Efficient workflow transforming large 3D point clouds to Building Information Models with user-assisted automatization

Project description

Initial Situation and Problem Definition: On average, a major construction project exceeds its original budget by 80% and takes 20% longer than planned. Digital technologies promise to overcome this unsatisfactory situation in architecture, engineering, and construction (AEC). Indeed, 3D scanners and Building Information Modeling (BIM) have established themselves as flexible, cooperatively creative digital ecosystems in large-scale construction sites and building maintenance.

With the rapid advancement of 3D measurement technology, 3D scanners now provide more accurate and higher-resolution 3D point clouds than ever before. However, the automated transformation of these datasets, which encompass several hundred million 3D points, into the virtual BIM reality remains an unsolved problem.
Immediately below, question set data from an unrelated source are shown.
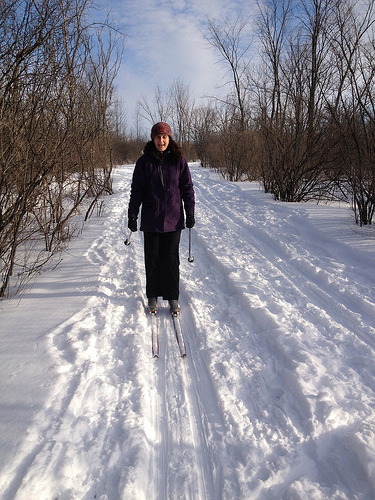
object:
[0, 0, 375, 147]
cloud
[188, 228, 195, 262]
pole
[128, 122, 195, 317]
skier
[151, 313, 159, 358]
ski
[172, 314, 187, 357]
ski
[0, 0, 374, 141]
sky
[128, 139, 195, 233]
coat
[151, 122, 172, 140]
hat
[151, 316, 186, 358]
skis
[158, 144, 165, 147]
mouth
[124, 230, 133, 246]
ski sticks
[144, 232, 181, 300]
pants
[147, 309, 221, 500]
ski tracks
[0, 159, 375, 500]
snow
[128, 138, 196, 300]
outfit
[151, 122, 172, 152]
head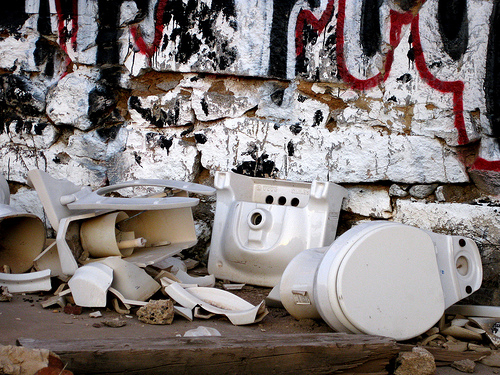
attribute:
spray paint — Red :
[376, 4, 428, 94]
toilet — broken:
[33, 159, 223, 329]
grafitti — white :
[0, 0, 500, 179]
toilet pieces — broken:
[1, 167, 483, 339]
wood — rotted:
[218, 300, 348, 372]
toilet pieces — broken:
[68, 259, 160, 309]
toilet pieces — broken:
[145, 258, 268, 326]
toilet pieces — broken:
[206, 168, 346, 283]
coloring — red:
[404, 10, 429, 67]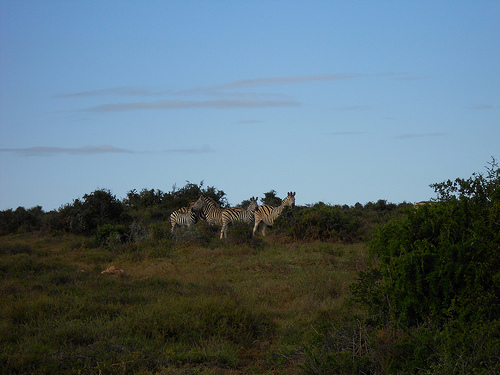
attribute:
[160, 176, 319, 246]
herd — of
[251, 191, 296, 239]
zebra — standing, surrounded, looking, black, white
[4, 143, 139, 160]
cloud — wispy, faint, gray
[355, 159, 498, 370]
bush — large, green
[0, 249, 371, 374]
grass — green, medium height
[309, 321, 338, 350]
branch — small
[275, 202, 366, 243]
bush — short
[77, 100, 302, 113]
cloud — long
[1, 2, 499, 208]
sky — blue, clear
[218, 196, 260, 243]
zebra — young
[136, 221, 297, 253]
grass — tall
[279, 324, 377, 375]
bush — dry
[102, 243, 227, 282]
grass — dying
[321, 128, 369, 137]
cloud — thin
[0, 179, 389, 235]
trees — large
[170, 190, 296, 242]
zebras — huddled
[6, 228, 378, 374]
field — green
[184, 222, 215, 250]
shrub — green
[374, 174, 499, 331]
tree — green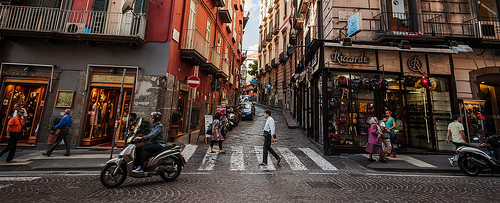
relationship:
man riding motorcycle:
[132, 111, 165, 173] [100, 138, 186, 185]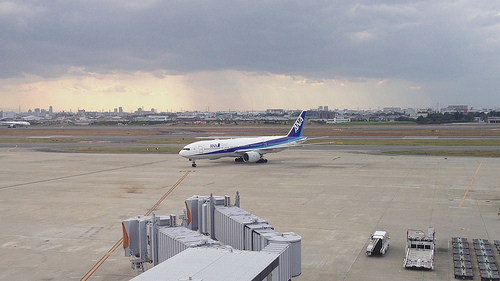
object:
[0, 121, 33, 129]
airplane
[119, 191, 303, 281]
two jettys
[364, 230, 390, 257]
vehicle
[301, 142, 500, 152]
runway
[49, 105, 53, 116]
buildings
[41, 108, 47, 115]
buildings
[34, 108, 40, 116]
buildings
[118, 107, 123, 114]
buildings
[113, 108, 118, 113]
buildings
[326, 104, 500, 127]
city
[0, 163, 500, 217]
concrete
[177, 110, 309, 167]
airplane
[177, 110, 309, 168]
plane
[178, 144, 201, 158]
windows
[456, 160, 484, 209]
line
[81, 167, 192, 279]
line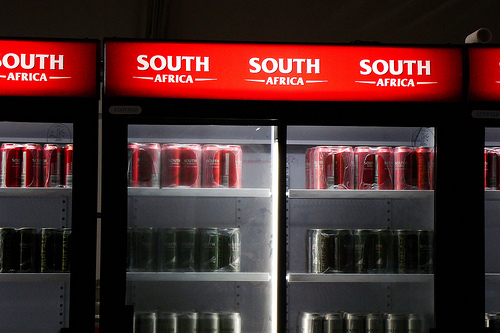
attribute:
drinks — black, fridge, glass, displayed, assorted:
[126, 133, 433, 328]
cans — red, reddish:
[130, 139, 434, 188]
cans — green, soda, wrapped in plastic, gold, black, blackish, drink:
[127, 223, 429, 278]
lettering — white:
[134, 54, 441, 91]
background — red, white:
[102, 37, 472, 104]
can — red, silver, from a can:
[219, 140, 246, 188]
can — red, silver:
[179, 144, 201, 189]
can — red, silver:
[200, 140, 223, 190]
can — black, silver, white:
[219, 309, 242, 333]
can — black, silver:
[178, 309, 198, 333]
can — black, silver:
[298, 306, 323, 333]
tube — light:
[267, 122, 281, 329]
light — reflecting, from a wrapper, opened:
[132, 136, 248, 187]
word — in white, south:
[249, 55, 321, 77]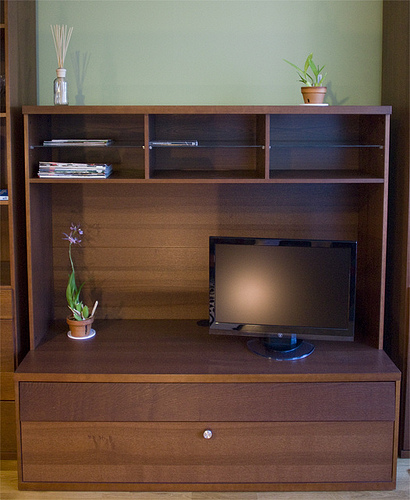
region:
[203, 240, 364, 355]
monitor has black frame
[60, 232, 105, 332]
purple flower in pot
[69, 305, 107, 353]
pot is light brown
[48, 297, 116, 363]
pot on brown table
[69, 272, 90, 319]
green leaves on plant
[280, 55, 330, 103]
pot on top of console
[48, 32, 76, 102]
small jar on top of console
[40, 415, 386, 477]
brown drawer below monitor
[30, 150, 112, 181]
magazines are above plant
Time-consuming preprocessing steps, the lack of tools for merging 3D scans, various time-consuming, costly, and error-prone manual steps, and the absence of user-friendly interfaces are the biggest challenges.

Objectives and Degree of Innovation: The goals of the proposed project are to research and design a people-centered, efficient workflow for the highly automated transformation of massive, unorganized, raw 3D point clouds into BIMs. With an interdisciplinary team and the active involvement of future users, the LargeClouds2BIM initiative is developing algorithms and data structures for the progressive real-time visualization of massive point clouds, allowing users to work with such data with minimal lead time.

The robust and precise registration of multiple 3D point clouds using similarity transformations makes data capture less dependent on specific 3D scanner technologies. By linking minimal user inputs with powerful optimization methods from geometry processing, the project aims at a novel approach to user-guided reconstruction of BIM objects from 3D point clouds. Researching flexible and active interfaces to open and proprietary BIM ecosystems represents the final innovative sub-goal of the proposed project.

Anticipated Results and Insights: At the system level, the project aims to research and (on a laboratory scale) conceptually demonstrate the proposed innovative workflow for transforming large 3D point clouds into BIMs. At the component level, the interdisciplinary project team is developing theoretical concepts and prototypical implementations of algorithms and data structures for progressive real-time visualization, similarity-based registration, highly automated reconstruction of BIM objects, and user-friendly, active interfaces to open and proprietary BIM ecosystems.

The final assessment of the entire workflow analyzes to what extent the improved automation, flexibility, and accuracy can achieve the expected cost and time savings of approximately 20-30%.